The Wild West, freshly sketched

Jonathan Coe recently claimed that experimental fiction seemed off the literary map now, but every year throws up a novel or two that takes risks.

Writers like Steven Hall and Jonathan Safran Foer have experimented with layout and, post-W G Sebald, there has been a rash of authors using illustrations. Now comes Reif Larsen's novel, designed like a colour-coded notebook and containing the secret confessions of a 12-year-old cartographer.

Stephen King has compared it with Thomas Pynchon and Mark Twain, although this doesn't quite capture the novel's unique flavour. It's an over-stuffed and often highly entertaining journey through the American west and beyond from an amusingly precocious narrator. Awarded the Baird Award for illustration by the Smithsonian Institution, Tecumseh Sparrow Spivet is invited to fly to Washington to accept a year-long post. Frightened by this invitation into an adult world, he retreats to his maps.

Spivet doesn't just make maps of locations, but also of classic novels such as Herman Melville's Moby-Dick. As soon as he decides to travel to Washington, it becomes clear that they are essential to his thought processes. We understand why Larsen is accentuating Spivet's nostalgia for the Wild West: this is a cowboy book with a pint-size hero. In this modern Western, Spivet takes many forms of transport, from trains to Winnebagos.

For every meeting with a traditional Western character such as an Indian named Two Clouds, there's a stop at McDonald's or similar intrusion from the contemporary world.
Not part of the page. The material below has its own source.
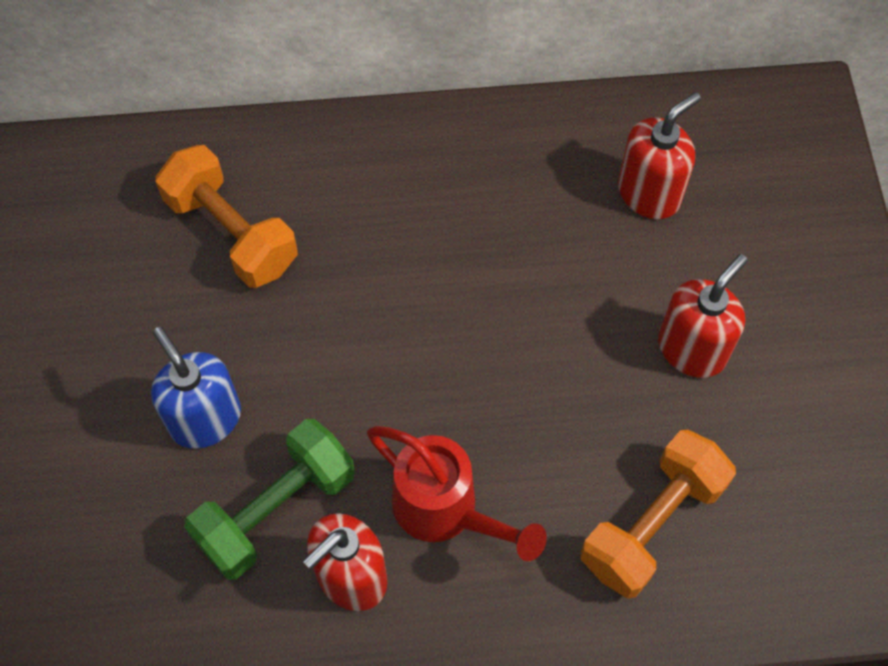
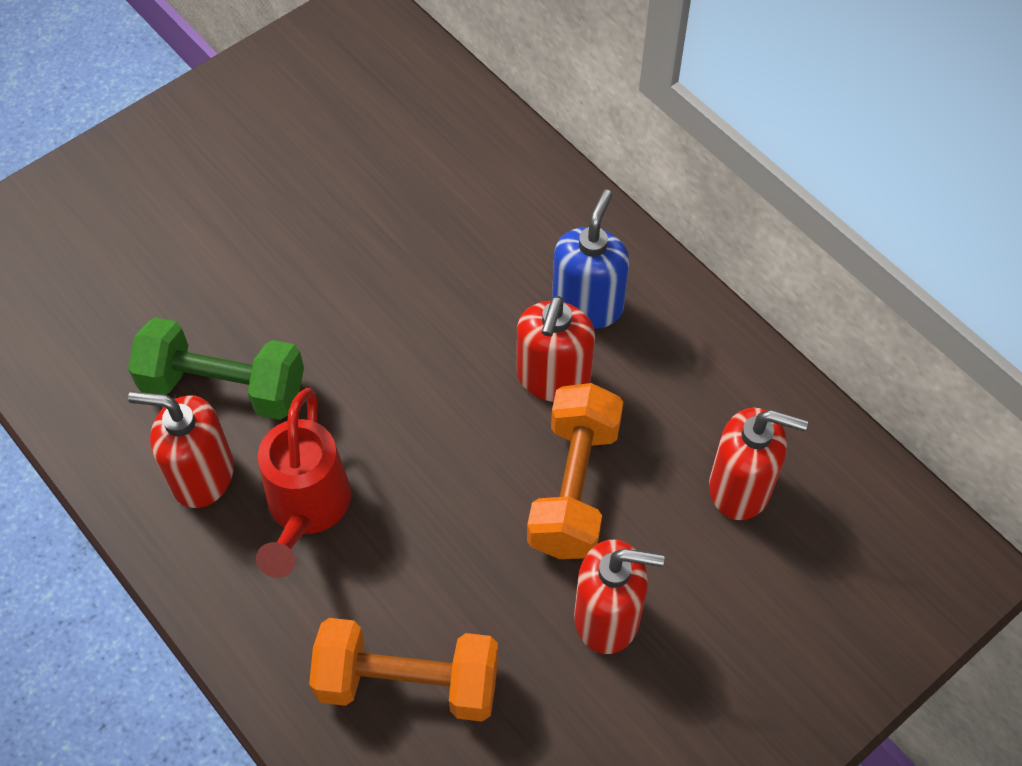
camera: 55 degrees right, 5 degrees down
(205, 419) = (267, 290): blue soap dispenser -> blue soap dispenser (587, 305)
(232, 232) = (442, 204): orange dumbbell -> orange dumbbell (574, 487)
(462, 256) = (553, 378): none -> red soap dispenser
A less successful second narrative follows Spivet's great-great-grandmother Emma, whom he describes as one of America's first female geologists.

Larsen will go on to great things, but he could do with more focus. Precocious children have been a staple of American fiction since Salinger's Glass family. As entertaining as Spivet is, spending nearly 400 pages in his company was slightly too much for this reader.